O ponto de intersecção dos novos modelos de negócio no mercado do vestuário é a preocupação com a pesquisa de matéria-prima. As grifes de maior êxito na praça demonstram preocupação com a sustentabilidade, seja por viés social, seja por ambiental.

A designer Flávia Aranha se tornou expoente dessa leva quando decidiu, em 2008, investir R$ 80 mil em uma marca ecologicamente correta quando o segmento significava vender roupas com pinta de hippie.

Ela foi em busca de parcerias com comunidades e empresas para montar um negócio que usa algodão orgânico, tingimento natural, matéria-prima reciclada e seda reaproveitada -no caso dela, pela tecelagem O Casulo Feliz, do Paraná, referência no trato de casulos descartados de bichos-da-seda.

A pequena confecção virou loja e cresceu 200%. Em 2016, a marca Flávia Aranha faturou R$ 2,3 milhões.

"É importante reinvestir os lucros em pesquisa de novas técnicas e ter a preocupação de oferecer um produto de moda, sem os clichês dos tons de cru e das modelagens amplas", diz a estilista.

De olho no mercado masculino, ela lançou a linha José, uma extensão de sua coleção feminina.
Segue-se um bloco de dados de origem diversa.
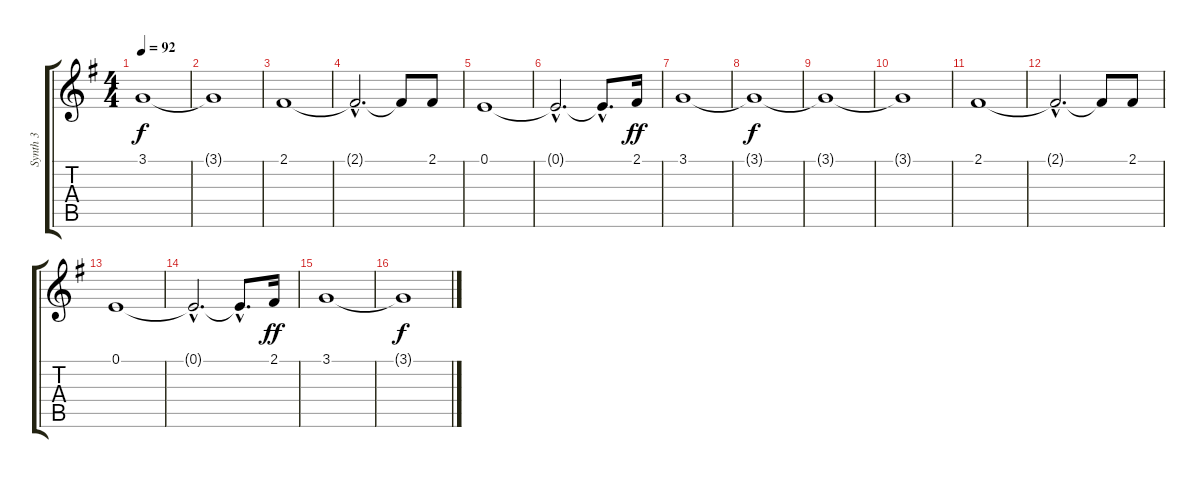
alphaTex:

\track ("Synth 3" "Synth 3") {instrument pad7halo}
\staff {score tabs}
\tuning (E4 B3 G3 D3 A2 E2) {hide}
\ts (4 4)
\tempo 92
\clef g2
\ks g
3.1.1{dy f instrument pad7halo} |
3.1{t}.1 |
2.1.1 |
2.1{hac t}.2{d} 2.1{t}.8 2.1.8 |
0.1.1 |
0.1{hac t}.2{d} 0.1{hac t}.8{d} 2.1.16{dy ff} |
3.1.1 |
3.1{t}.1{dy f} |
3.1{t}.1 |
3.1{t}.1 |
2.1.1 |
2.1{hac t}.2{d} 2.1{t}.8 2.1.8 |
0.1.1 |
0.1{hac t}.2{d} 0.1{hac t}.8{d} 2.1.16{dy ff} |
3.1.1 |
3.1{t}.1{dy f}
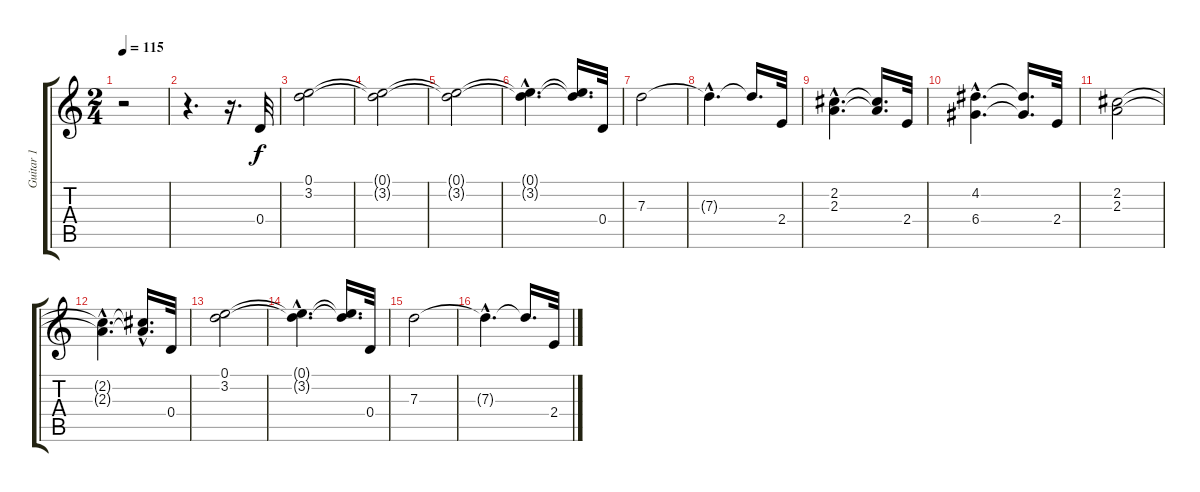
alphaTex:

\track ("Guitar 1" "Guitar 1") {instrument electricguitarclean}
\staff {score tabs}
\tuning (E4 B3 G3 D3 A2 E2) {hide}
\ts (2 4)
\tempo 115
\clef g2
\ks c
r.2{dy f instrument electricguitarclean} |
r.4{d} r.16{d} 0.4.32 |
(0.1 3.2).2 |
(0.1{t} 3.2{t}).2 |
(0.1{t} 3.2{t}).2 |
(0.1{hac t} 3.2{hac t}).4{d} (0.1{t} 3.2{t}).16{d} 0.4.32 |
7.3.2 |
7.3{hac t}.4{d} 7.3{t}.16{d} 2.4.32 |
(2.2{hac} 2.3{hac}).4{d} (2.2{t} 2.3{t}).16{d} 2.4.32 |
(4.2{hac} 6.4{hac}).4{d} (4.2{t} 6.4{t}).16{d} 2.4.32 |
(2.2 2.3).2 |
(2.2{hac t} 2.3{hac t}).4{d} (2.2{t} 2.3{hac t}).16{d} 0.4.32 |
(0.1 3.2).2 |
(0.1{hac t} 3.2{hac t}).4{d} (0.1{t} 3.2{t}).16{d} 0.4.32 |
7.3.2 |
7.3{hac t}.4{d} 7.3{t}.16{d} 2.4.32
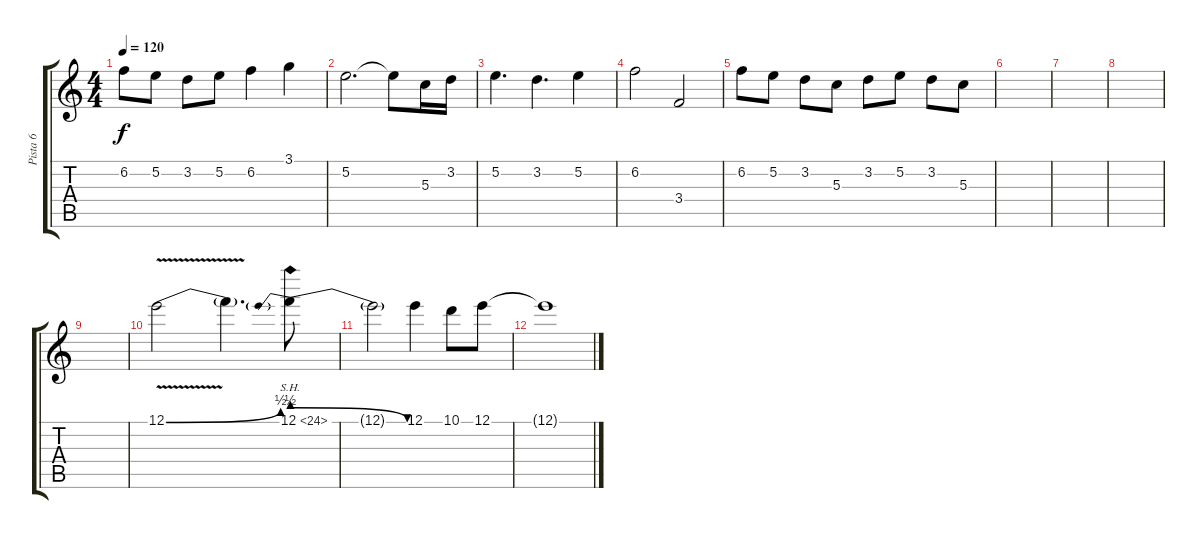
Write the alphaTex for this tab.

\track ("Pista 6" "Pista 6") {instrument distortionguitar}
\staff {score tabs}
\tuning (E4 B3 G3 D3 A2 E2) {hide}
\ts (4 4)
\tempo 120
\clef g2
\ks c
6.2.8{dy f} 5.2.8 3.2.8 5.2.8 6.2.4 3.1.4 |
5.2.2{d} 5.2{t}.8 5.3.16 3.2.16 |
5.2.4{d} 3.2.4{d} 5.2.4 |
6.2.2 3.4.2 |
6.2.8 5.2.8 3.2.8 5.3.8 3.2.8 5.2.8 3.2.8 5.3.8 |
|
|
|
|
12.1{be (bend 0 0 60 2) v}.2{instrument distortionguitar} 12.1{t}.4{d} 12.1{be (prebendrelease 0 2 60 0) sh 12}.8 |
12.1{t}.2 12.1.4 10.1.8 12.1.8 |
12.1{t}.1
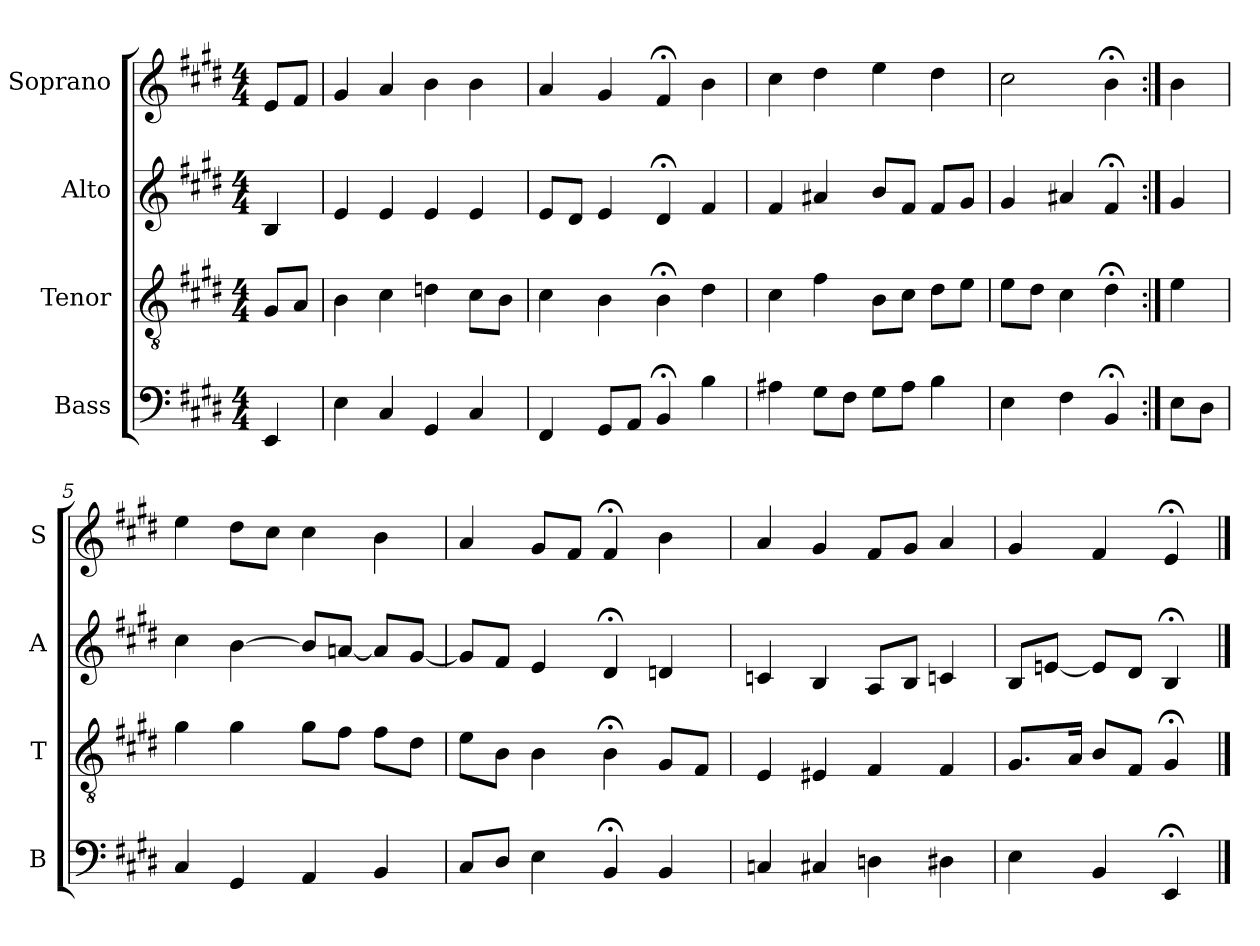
**kern	**kern	**kern	**kern
*part4	*part3	*part2	*part1
*staff4	*staff3	*staff2	*staff1
*I"Bass	*I"Tenor	*I"Alto	*I"Soprano
*I'B	*I'T	*I'A	*I'S
*clefF4	*clefGv2	*clefG2	*clefG2
*k[f#c#g#d#]	*k[f#c#g#d#]	*k[f#c#g#d#]	*k[f#c#g#d#]
*E:	*E:	*E:	*E:
*M4/4	*M4/4	*M4/4	*M4/4
*MM100	*MM100	*MM100	*MM100
=	=	=	=
4EE	8G#L	4B	8eL
.	8AJ	.	8f#J
=1	=1	=1	=1
4E	4B	4e	4g#
4C#	4c#	4e	4a
4GG#	4dn	4e	4b
4C#	8c#L	4e	4b
.	8BJ	.	.
=2	=2	=2	=2
4FF#	4c#	8eL	4a
.	.	8d#J	.
8GG#L	4B	4e	4g#
8AAJ	.	.	.
4BB;<	4B;<	4d#;<	4f#;<
4B	4d#	4f#	4b
=3	=3	=3	=3
4A#X	4c#	4f#	4cc#
8G#L	4f#	4a#X	4dd#
8F#J	.	.	.
8G#L	8BL	8bL	4ee
8A#J	8c#J	8f#J	.
4B	8d#L	8f#L	4dd#
.	8eJ	8g#J	.
=4	=4	=4	=4
4E	8eL	4g#	2cc#
.	8d#J	.	.
4F#	4c#	4a#X	.
4BB;<	4d#;<	4f#;<	4b;<
=:|!	=:|!	=:|!	=:|!
8EL	4e	4g#	4b
8D#J	.	.	.
=5	=5	=5	=5
4C#	4g#	4cc#	4ee
4GG#	4g#	[4b	8dd#L
.	.	.	8cc#J
4AA	8g#L	8bL]	4cc#
.	8f#J	[8anJ	.
4BB	8f#L	8aL]	4b
.	8d#J	[8g#J	.
=6	=6	=6	=6
8C#L	8eL	8g#L]	4a
8D#J	8BJ	8f#J	.
4E	4B	4e	8g#L
.	.	.	8f#J
4BB;<	4B;<	4d#;<	4f#;<
4BB	8G#L	4dn	4b
.	8F#J	.	.
=7	=7	=7	=7
4Cn	4E	4cn	4a
4C#X	4E#X	4B	4g#
4Dn	4F#	8AL	8f#L
.	.	8BJ	8g#J
4D#X	4F#	4cn	4a
=8	=8	=8	=8
4E	8.G#L	8BL	4g#
.	.	[8enJ	.
.	16AJk	.	.
4BB	8BL	8eL]	4f#
.	8F#J	8d#J	.
4EE;<	4G#;<	4B;<	4e;<
==	==	==	==
*-	*-	*-	*-
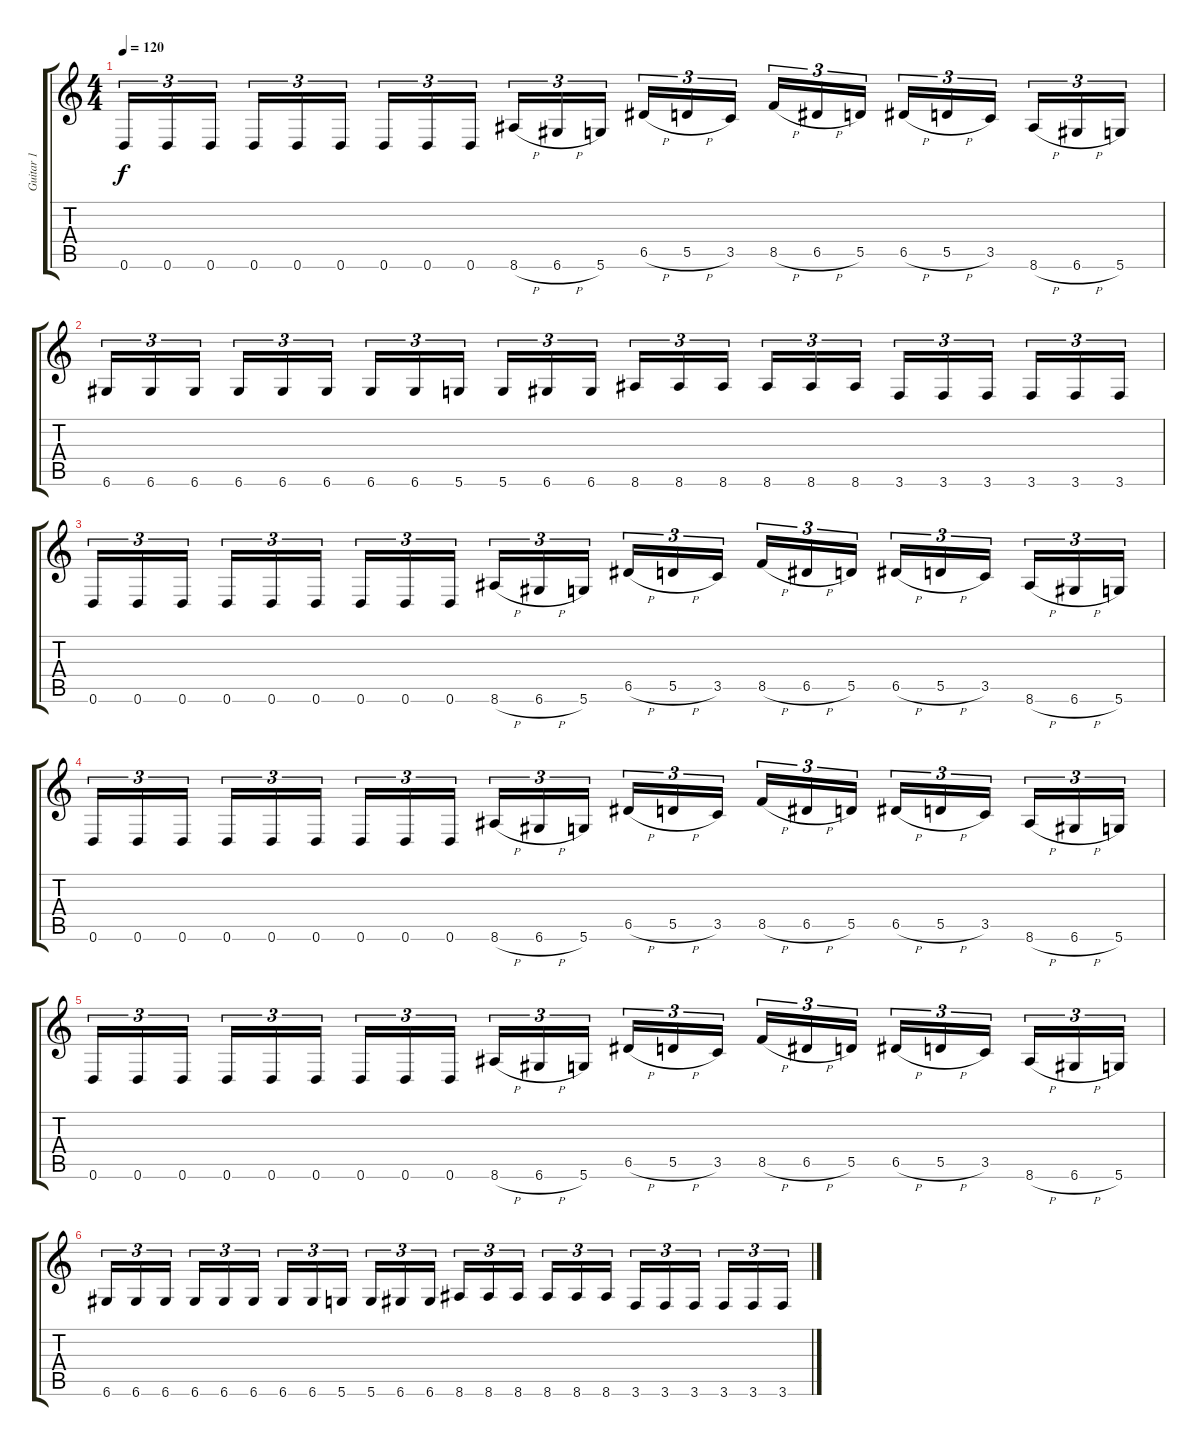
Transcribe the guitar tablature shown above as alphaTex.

\track ("Guitar 1" "Guitar 1") {instrument distortionguitar}
\staff {score tabs}
\tuning (E4 B3 G3 D3 A2 D2) {hide}
\ts (4 4)
\tempo 120
\clef g2
\ks c
0.6.16{tu (3 2) dy f} 0.6.16{tu (3 2)} 0.6.16{tu (3 2) beam splitsecondary} 0.6.16{tu (3 2)} 0.6.16{tu (3 2)} 0.6.16{tu (3 2)} 0.6.16{tu (3 2)} 0.6.16{tu (3 2)} 0.6.16{tu (3 2) beam splitsecondary} 8.6{h}.16{tu (3 2)} 6.6{h}.16{tu (3 2)} 5.6.16{tu (3 2)} 6.5{h}.16{tu (3 2)} 5.5{h}.16{tu (3 2)} 3.5.16{tu (3 2) beam splitsecondary} 8.5{h}.16{tu (3 2)} 6.5{h}.16{tu (3 2)} 5.5.16{tu (3 2)} 6.5{h}.16{tu (3 2)} 5.5{h}.16{tu (3 2)} 3.5.16{tu (3 2) beam splitsecondary} 8.6{h}.16{tu (3 2)} 6.6{h}.16{tu (3 2)} 5.6.16{tu (3 2)} |
6.6.16{tu (3 2)} 6.6.16{tu (3 2)} 6.6.16{tu (3 2) beam splitsecondary} 6.6.16{tu (3 2)} 6.6.16{tu (3 2)} 6.6.16{tu (3 2)} 6.6.16{tu (3 2)} 6.6.16{tu (3 2)} 5.6.16{tu (3 2) beam splitsecondary} 5.6.16{tu (3 2)} 6.6.16{tu (3 2)} 6.6.16{tu (3 2)} 8.6.16{tu (3 2)} 8.6.16{tu (3 2)} 8.6.16{tu (3 2) beam splitsecondary} 8.6.16{tu (3 2)} 8.6.16{tu (3 2)} 8.6.16{tu (3 2)} 3.6.16{tu (3 2)} 3.6.16{tu (3 2)} 3.6.16{tu (3 2) beam splitsecondary} 3.6.16{tu (3 2)} 3.6.16{tu (3 2)} 3.6.16{tu (3 2)} |
0.6.16{tu (3 2)} 0.6.16{tu (3 2)} 0.6.16{tu (3 2) beam splitsecondary} 0.6.16{tu (3 2)} 0.6.16{tu (3 2)} 0.6.16{tu (3 2)} 0.6.16{tu (3 2)} 0.6.16{tu (3 2)} 0.6.16{tu (3 2) beam splitsecondary} 8.6{h}.16{tu (3 2)} 6.6{h}.16{tu (3 2)} 5.6.16{tu (3 2)} 6.5{h}.16{tu (3 2)} 5.5{h}.16{tu (3 2)} 3.5.16{tu (3 2) beam splitsecondary} 8.5{h}.16{tu (3 2)} 6.5{h}.16{tu (3 2)} 5.5.16{tu (3 2)} 6.5{h}.16{tu (3 2)} 5.5{h}.16{tu (3 2)} 3.5.16{tu (3 2) beam splitsecondary} 8.6{h}.16{tu (3 2)} 6.6{h}.16{tu (3 2)} 5.6.16{tu (3 2)} |
0.6.16{tu (3 2)} 0.6.16{tu (3 2)} 0.6.16{tu (3 2) beam splitsecondary} 0.6.16{tu (3 2)} 0.6.16{tu (3 2)} 0.6.16{tu (3 2)} 0.6.16{tu (3 2)} 0.6.16{tu (3 2)} 0.6.16{tu (3 2) beam splitsecondary} 8.6{h}.16{tu (3 2)} 6.6{h}.16{tu (3 2)} 5.6.16{tu (3 2)} 6.5{h}.16{tu (3 2)} 5.5{h}.16{tu (3 2)} 3.5.16{tu (3 2) beam splitsecondary} 8.5{h}.16{tu (3 2)} 6.5{h}.16{tu (3 2)} 5.5.16{tu (3 2)} 6.5{h}.16{tu (3 2)} 5.5{h}.16{tu (3 2)} 3.5.16{tu (3 2) beam splitsecondary} 8.6{h}.16{tu (3 2)} 6.6{h}.16{tu (3 2)} 5.6.16{tu (3 2)} |
0.6.16{tu (3 2)} 0.6.16{tu (3 2)} 0.6.16{tu (3 2) beam splitsecondary} 0.6.16{tu (3 2)} 0.6.16{tu (3 2)} 0.6.16{tu (3 2)} 0.6.16{tu (3 2)} 0.6.16{tu (3 2)} 0.6.16{tu (3 2) beam splitsecondary} 8.6{h}.16{tu (3 2)} 6.6{h}.16{tu (3 2)} 5.6.16{tu (3 2)} 6.5{h}.16{tu (3 2)} 5.5{h}.16{tu (3 2)} 3.5.16{tu (3 2) beam splitsecondary} 8.5{h}.16{tu (3 2)} 6.5{h}.16{tu (3 2)} 5.5.16{tu (3 2)} 6.5{h}.16{tu (3 2)} 5.5{h}.16{tu (3 2)} 3.5.16{tu (3 2) beam splitsecondary} 8.6{h}.16{tu (3 2)} 6.6{h}.16{tu (3 2)} 5.6.16{tu (3 2)} |
6.6.16{tu (3 2)} 6.6.16{tu (3 2)} 6.6.16{tu (3 2) beam splitsecondary} 6.6.16{tu (3 2)} 6.6.16{tu (3 2)} 6.6.16{tu (3 2)} 6.6.16{tu (3 2)} 6.6.16{tu (3 2)} 5.6.16{tu (3 2) beam splitsecondary} 5.6.16{tu (3 2)} 6.6.16{tu (3 2)} 6.6.16{tu (3 2)} 8.6.16{tu (3 2)} 8.6.16{tu (3 2)} 8.6.16{tu (3 2) beam splitsecondary} 8.6.16{tu (3 2)} 8.6.16{tu (3 2)} 8.6.16{tu (3 2)} 3.6.16{tu (3 2)} 3.6.16{tu (3 2)} 3.6.16{tu (3 2) beam splitsecondary} 3.6.16{tu (3 2)} 3.6.16{tu (3 2)} 3.6.16{tu (3 2)}
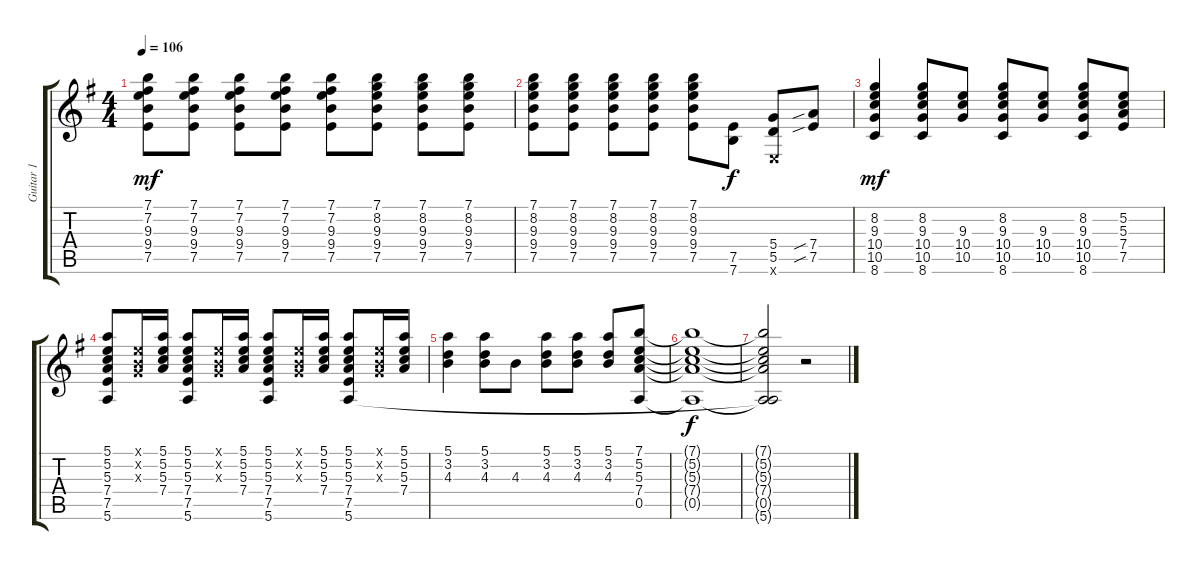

No próximo ano, o novo rebento ganhará casa própria.

Aranha investirá R$ 300 mil até o fim de 2017 para criar uma lavanderia industrial e sustentável, que deverá diminuir pela metade o tíquete médio de R$ 500 das suas peças. Quanto mais gente puder comprar, mais a ideia e a marca se desenvolvem".

Nos fundos da loja ela já faz testes com pigmentos naturais e fibras, retirados de cascas e plantas. "As pessoas esperam comprar o discurso de quem cria. Numa empresa de moda, o lucro é proporcional a essa relação, que nunca pode ser só financeira."